## Exercise brief
An exact restatement of every record is required.

Items from a data source
********************
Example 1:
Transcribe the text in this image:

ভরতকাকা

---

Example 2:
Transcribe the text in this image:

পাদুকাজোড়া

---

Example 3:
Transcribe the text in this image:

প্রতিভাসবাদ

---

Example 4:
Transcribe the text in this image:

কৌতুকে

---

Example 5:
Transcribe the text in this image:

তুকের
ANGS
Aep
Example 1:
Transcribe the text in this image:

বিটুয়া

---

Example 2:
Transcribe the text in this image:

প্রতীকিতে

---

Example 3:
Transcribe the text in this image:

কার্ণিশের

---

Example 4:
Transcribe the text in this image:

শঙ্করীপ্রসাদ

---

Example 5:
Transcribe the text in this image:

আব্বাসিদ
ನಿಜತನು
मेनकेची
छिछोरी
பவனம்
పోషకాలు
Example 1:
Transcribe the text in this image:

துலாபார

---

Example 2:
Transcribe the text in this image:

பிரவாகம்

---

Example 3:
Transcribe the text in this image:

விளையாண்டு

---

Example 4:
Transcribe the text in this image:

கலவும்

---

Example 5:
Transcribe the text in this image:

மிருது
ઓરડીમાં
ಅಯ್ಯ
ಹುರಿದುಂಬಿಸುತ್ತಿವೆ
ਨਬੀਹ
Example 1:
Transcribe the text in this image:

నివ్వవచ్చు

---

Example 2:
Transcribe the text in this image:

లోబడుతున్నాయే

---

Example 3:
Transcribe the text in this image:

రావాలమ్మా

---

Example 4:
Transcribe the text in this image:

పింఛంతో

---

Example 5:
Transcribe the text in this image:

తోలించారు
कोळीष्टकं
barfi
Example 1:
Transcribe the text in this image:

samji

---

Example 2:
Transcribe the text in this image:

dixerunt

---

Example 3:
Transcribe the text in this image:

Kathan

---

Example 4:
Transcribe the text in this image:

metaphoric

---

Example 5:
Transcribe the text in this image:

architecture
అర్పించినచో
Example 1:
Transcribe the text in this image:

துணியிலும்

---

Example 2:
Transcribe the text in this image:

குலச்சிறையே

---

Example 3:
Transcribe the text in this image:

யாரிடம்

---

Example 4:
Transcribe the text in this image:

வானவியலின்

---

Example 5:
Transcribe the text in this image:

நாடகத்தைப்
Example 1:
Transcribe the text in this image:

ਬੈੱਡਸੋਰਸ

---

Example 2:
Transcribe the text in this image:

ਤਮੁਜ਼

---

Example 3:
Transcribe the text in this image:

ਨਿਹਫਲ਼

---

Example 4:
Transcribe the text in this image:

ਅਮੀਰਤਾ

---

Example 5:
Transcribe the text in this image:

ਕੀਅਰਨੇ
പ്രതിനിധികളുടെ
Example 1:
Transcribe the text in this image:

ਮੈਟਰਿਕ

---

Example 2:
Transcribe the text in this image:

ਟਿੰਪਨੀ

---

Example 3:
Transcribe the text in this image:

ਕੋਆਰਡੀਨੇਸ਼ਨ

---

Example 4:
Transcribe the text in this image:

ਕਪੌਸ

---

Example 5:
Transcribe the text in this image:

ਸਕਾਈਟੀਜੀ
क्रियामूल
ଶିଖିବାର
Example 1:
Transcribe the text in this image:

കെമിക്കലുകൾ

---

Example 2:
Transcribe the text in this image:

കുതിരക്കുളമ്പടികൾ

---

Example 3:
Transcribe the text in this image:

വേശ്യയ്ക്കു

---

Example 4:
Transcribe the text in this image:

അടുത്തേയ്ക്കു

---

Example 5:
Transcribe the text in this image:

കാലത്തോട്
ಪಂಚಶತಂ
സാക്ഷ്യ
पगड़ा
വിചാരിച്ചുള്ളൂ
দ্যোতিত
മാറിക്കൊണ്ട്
********************
## Solution for this problem
Example 1:
Transcribe the text in this image:

ভরতকাকা

---

Example 2:
Transcribe the text in this image:

পাদুকাজোড়া

---

Example 3:
Transcribe the text in this image:

প্রতিভাসবাদ

---

Example 4:
Transcribe the text in this image:

কৌতুকে

---

Example 5:
Transcribe the text in this image:

তুকের
ANGS
Aep
Example 1:
Transcribe the text in this image:

বিটুয়া

---

Example 2:
Transcribe the text in this image:

প্রতীকিতে

---

Example 3:
Transcribe the text in this image:

কার্ণিশের

---

Example 4:
Transcribe the text in this image:

শঙ্করীপ্রসাদ

---

Example 5:
Transcribe the text in this image:

আব্বাসিদ
ನಿಜತನು
मेनकेची
छिछोरी
பவனம்
పోషకాలు
Example 1:
Transcribe the text in this image:

துலாபார

---

Example 2:
Transcribe the text in this image:

பிரவாகம்

---

Example 3:
Transcribe the text in this image:

விளையாண்டு

---

Example 4:
Transcribe the text in this image:

கலவும்

---

Example 5:
Transcribe the text in this image:

மிருது
ઓરડીમાં
ಅಯ್ಯ
ಹುರಿದುಂಬಿಸುತ್ತಿವೆ
ਨਬੀਹ
Example 1:
Transcribe the text in this image:

నివ్వవచ్చు

---

Example 2:
Transcribe the text in this image:

లోబడుతున్నాయే

---

Example 3:
Transcribe the text in this image:

రావాలమ్మా

---

Example 4:
Transcribe the text in this image:

పింఛంతో

---

Example 5:
Transcribe the text in this image:

తోలించారు
कोळीष्टकं
barfi
Example 1:
Transcribe the text in this image:

samji

---

Example 2:
Transcribe the text in this image:

dixerunt

---

Example 3:
Transcribe the text in this image:

Kathan

---

Example 4:
Transcribe the text in this image:

metaphoric

---

Example 5:
Transcribe the text in this image:

architecture
అర్పించినచో
Example 1:
Transcribe the text in this image:

துணியிலும்

---

Example 2:
Transcribe the text in this image:

குலச்சிறையே

---

Example 3:
Transcribe the text in this image:

யாரிடம்

---

Example 4:
Transcribe the text in this image:

வானவியலின்

---

Example 5:
Transcribe the text in this image:

நாடகத்தைப்
Example 1:
Transcribe the text in this image:

ਬੈੱਡਸੋਰਸ

---

Example 2:
Transcribe the text in this image:

ਤਮੁਜ਼

---

Example 3:
Transcribe the text in this image:

ਨਿਹਫਲ਼

---

Example 4:
Transcribe the text in this image:

ਅਮੀਰਤਾ

---

Example 5:
Transcribe the text in this image:

ਕੀਅਰਨੇ
പ്രതിനിധികളുടെ
Example 1:
Transcribe the text in this image:

ਮੈਟਰਿਕ

---

Example 2:
Transcribe the text in this image:

ਟਿੰਪਨੀ

---

Example 3:
Transcribe the text in this image:

ਕੋਆਰਡੀਨੇਸ਼ਨ

---

Example 4:
Transcribe the text in this image:

ਕਪੌਸ

---

Example 5:
Transcribe the text in this image:

ਸਕਾਈਟੀਜੀ
क्रियामूल
ଶିଖିବାର
Example 1:
Transcribe the text in this image:

കെമിക്കലുകൾ

---

Example 2:
Transcribe the text in this image:

കുതിരക്കുളമ്പടികൾ

---

Example 3:
Transcribe the text in this image:

വേശ്യയ്ക്കു

---

Example 4:
Transcribe the text in this image:

അടുത്തേയ്ക്കു

---

Example 5:
Transcribe the text in this image:

കാലത്തോട്
ಪಂಚಶತಂ
സാക്ഷ്യ
पगड़ा
വിചാരിച്ചുള്ളൂ
দ্যোতিত
മാറിക്കൊണ്ട്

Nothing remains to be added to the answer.